Established: 1868. Present lighthouse built: 1883. Automated: 1963.
Height of tower: 58 feet. Height of focal plane: 55 feet.
Previous optic: Fourth-order Fresnel lens. Present optic: 250 mm.
Characteristic: White flash every 2.6 seconds.
Fog signal: Two blasts every 30 seconds.
The lighthouse established in 1828 at Nayatt Point, on the east side of the entrance to the Providence River, proved insufficient to warn navigators of the dangerous shoal extending out from Conimicut Point across at the west side. An unlighted granite tower was built on the shoal in 1866, and two years later it was converted into a lighted aid to navigation. The early keepers had to make a dangerous one-mile rowboat trip to tend the light. In 1874, a five-room dwelling was built at the light.
Horace W. Arnold was named keeper in 1874. He saved at least five lives during his twelve-year stay. In early March 1875, Arnold was at the dwelling with his young son when drifting ice, driven by strong northeast winds, smashed into the structure. The Arnolds escaped as the house broke apart. They were rescued several hours later by a tugboat captain.
In 1882, the old granite tower was torn down and a new cast-iron sparkplug-style light was built. The keepers’ families lived with them at the offshore station. The stress of the isolated location might have proven too much for the thirty-year-old wife of keeper Ellsworth Smith in 1922. Nellie Smith, after about a year of living at the lighthouse, poisoned herself and her two sons.
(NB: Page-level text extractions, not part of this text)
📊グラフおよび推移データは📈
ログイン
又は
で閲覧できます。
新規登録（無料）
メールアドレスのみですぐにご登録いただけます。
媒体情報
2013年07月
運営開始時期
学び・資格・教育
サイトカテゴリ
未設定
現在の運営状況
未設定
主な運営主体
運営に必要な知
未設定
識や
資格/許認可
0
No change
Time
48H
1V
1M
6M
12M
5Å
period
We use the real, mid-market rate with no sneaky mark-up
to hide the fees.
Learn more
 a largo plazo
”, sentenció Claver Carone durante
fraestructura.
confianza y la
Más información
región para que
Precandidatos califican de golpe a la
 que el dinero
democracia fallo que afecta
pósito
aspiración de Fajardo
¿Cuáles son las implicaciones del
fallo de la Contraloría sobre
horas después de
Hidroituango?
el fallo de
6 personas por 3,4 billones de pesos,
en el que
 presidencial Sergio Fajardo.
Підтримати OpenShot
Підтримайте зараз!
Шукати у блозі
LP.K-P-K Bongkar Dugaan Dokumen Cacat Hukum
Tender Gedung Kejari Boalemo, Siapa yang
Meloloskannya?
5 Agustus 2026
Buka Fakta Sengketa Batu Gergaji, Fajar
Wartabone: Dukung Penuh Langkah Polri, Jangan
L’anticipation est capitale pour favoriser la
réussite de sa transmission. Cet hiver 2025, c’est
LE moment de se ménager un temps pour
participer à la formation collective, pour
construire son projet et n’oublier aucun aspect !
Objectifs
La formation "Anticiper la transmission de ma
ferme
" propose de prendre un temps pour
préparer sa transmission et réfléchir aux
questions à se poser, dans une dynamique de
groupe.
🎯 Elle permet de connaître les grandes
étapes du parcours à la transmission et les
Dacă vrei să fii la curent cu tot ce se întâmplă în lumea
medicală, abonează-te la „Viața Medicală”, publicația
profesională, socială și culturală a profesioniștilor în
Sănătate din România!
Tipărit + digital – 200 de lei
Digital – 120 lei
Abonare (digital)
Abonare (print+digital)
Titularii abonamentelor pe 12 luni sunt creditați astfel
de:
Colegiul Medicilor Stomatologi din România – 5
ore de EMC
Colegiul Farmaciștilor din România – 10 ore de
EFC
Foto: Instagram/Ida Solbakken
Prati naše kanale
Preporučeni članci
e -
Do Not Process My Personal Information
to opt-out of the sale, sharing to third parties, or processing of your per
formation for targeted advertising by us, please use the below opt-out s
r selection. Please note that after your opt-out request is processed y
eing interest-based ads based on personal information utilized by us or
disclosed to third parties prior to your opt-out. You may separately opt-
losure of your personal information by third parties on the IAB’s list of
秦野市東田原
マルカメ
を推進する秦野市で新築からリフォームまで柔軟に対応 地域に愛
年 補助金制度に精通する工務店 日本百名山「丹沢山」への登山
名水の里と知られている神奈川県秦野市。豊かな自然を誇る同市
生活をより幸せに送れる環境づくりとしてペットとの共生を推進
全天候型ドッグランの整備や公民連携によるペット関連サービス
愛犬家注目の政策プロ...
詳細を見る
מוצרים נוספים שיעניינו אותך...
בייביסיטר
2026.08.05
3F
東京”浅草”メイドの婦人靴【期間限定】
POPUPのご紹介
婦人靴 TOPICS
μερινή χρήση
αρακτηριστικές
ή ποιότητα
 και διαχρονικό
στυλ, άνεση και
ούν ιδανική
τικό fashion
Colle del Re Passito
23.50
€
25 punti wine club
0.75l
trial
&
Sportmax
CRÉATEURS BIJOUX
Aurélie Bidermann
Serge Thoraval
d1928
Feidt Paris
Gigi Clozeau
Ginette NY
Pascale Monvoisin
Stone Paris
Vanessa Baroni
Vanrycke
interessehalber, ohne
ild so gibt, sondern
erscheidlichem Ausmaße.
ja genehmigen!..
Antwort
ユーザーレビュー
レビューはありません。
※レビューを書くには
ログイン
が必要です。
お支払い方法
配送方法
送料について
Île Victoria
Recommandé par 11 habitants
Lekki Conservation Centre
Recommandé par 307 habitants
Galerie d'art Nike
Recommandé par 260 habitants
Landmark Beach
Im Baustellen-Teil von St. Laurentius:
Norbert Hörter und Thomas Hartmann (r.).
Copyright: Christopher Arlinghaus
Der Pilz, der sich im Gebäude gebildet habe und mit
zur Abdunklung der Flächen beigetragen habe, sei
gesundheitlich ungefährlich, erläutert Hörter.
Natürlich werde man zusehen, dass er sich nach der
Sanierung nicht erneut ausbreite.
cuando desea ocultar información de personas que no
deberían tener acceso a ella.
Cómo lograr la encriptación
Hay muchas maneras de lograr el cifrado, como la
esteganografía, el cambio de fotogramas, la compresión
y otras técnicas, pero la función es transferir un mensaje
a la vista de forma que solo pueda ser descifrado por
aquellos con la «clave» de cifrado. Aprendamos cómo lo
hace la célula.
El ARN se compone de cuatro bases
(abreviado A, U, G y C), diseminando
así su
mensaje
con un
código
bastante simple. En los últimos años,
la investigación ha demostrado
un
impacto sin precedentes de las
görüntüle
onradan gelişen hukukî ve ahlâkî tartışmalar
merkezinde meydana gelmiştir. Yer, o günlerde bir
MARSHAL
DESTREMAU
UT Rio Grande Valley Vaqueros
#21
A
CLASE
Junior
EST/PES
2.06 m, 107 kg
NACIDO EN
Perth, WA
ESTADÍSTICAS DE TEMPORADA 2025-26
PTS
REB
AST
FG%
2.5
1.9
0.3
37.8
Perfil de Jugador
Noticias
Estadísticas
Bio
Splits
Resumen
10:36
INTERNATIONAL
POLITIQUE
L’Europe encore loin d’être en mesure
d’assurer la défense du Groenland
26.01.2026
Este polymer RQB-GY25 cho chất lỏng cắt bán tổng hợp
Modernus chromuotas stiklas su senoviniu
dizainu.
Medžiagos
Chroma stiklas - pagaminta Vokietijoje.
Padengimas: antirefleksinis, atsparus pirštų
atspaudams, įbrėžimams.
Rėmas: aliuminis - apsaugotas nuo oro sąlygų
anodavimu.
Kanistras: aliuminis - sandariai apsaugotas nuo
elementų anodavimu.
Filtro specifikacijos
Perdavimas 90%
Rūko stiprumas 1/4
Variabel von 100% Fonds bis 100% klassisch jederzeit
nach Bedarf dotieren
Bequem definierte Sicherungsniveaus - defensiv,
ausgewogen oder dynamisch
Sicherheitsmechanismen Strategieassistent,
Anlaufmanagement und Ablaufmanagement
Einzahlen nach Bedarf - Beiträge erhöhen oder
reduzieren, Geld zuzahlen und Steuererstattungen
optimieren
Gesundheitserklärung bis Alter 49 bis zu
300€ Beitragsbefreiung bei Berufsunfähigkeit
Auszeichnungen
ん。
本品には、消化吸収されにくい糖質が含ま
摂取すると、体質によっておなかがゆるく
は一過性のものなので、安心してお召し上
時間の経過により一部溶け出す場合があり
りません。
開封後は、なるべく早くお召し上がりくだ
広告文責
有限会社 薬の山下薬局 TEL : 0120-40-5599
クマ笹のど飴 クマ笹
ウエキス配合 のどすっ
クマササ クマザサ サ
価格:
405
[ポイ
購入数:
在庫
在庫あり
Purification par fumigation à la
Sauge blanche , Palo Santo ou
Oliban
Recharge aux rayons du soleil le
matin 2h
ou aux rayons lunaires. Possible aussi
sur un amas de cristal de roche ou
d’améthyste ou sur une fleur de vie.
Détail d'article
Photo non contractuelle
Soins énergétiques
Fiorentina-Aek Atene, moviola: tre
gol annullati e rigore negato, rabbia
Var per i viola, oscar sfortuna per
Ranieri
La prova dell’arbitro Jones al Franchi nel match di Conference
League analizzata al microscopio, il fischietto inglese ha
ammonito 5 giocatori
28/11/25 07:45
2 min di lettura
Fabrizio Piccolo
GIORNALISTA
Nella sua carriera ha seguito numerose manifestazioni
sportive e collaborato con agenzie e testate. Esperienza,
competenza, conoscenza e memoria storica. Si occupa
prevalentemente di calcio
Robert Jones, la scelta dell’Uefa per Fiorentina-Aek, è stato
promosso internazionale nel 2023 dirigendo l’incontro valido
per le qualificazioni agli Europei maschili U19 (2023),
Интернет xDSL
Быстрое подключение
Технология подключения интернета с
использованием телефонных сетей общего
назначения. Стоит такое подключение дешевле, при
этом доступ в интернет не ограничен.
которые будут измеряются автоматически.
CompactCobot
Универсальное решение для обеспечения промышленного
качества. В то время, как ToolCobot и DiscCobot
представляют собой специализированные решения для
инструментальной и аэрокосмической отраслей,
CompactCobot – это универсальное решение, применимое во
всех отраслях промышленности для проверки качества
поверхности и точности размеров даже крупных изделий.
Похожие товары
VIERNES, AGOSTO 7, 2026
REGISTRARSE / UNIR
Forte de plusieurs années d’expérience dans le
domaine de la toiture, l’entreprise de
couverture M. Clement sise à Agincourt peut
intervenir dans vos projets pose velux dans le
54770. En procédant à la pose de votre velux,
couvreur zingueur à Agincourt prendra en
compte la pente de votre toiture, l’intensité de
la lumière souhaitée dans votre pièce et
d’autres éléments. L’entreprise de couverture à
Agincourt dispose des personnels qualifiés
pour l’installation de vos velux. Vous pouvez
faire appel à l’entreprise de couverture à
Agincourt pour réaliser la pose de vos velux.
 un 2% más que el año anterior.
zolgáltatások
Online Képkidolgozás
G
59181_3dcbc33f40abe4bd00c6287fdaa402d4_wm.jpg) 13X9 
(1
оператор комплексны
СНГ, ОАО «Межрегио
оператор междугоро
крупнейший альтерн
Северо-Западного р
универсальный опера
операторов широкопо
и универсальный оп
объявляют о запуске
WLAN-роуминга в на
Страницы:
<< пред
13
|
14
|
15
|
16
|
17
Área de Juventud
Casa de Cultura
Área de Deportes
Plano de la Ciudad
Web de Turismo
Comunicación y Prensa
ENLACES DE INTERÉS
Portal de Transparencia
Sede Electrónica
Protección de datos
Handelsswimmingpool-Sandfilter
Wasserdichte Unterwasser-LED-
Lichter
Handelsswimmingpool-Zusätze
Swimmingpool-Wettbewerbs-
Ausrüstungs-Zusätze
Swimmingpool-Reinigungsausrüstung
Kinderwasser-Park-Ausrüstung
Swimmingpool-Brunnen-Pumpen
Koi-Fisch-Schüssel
She and one son died, but the other survived.
The lighthouse was a stag station with male keepers only during the Coast Guard era. Coast Guardsman Fred Mikkelsen’s scariest experience in his three years at the lighthouse was a 1960 hurricane. At the height of the storm, the surging sea blocked all sunlight through the galley windows on the first level. When he went to the lantern to check the light, Mikkelsen became aware that the lighthouse was moving in the storm. “It would bang you against the wall,” he said, “and you had to hang on to the handrail of the ladder.”
In 2004, ownership was transferred to the City of Warwick under the provisions of the National Historic Lighthouse Preservation Act of 2000. In early 2005, a new organization, the Conimicut Lighthouse Foundation, was formed. The foundation is responsible for the preservation and operation of the lighthouse. When restoration is completed, there are plans to add furnishings inside the lighthouse to recreate its appearance in the days of resident keepers.
You can get a good view of the lighthouse from Conimicut Point Park in Warwick. From I-95 north or south, take exit 13 to the Airport Access Road. Follow the road onto Route 117 (West Shore Road). The road eventually becomes Bush Avenue. Turn left at Symonds Avenue, then right at Point Avenue and follow to the park. There is a parking fee for the park from July to Labor Day. It is open all year, sunrise to sunset. For more information, call Warwick Parks and Recreation at 401-468-4104.
Fascinating Fact
This was one of the nation’s last lighthouses to be converted from kerosene operation to electricity, which occurred in 1960.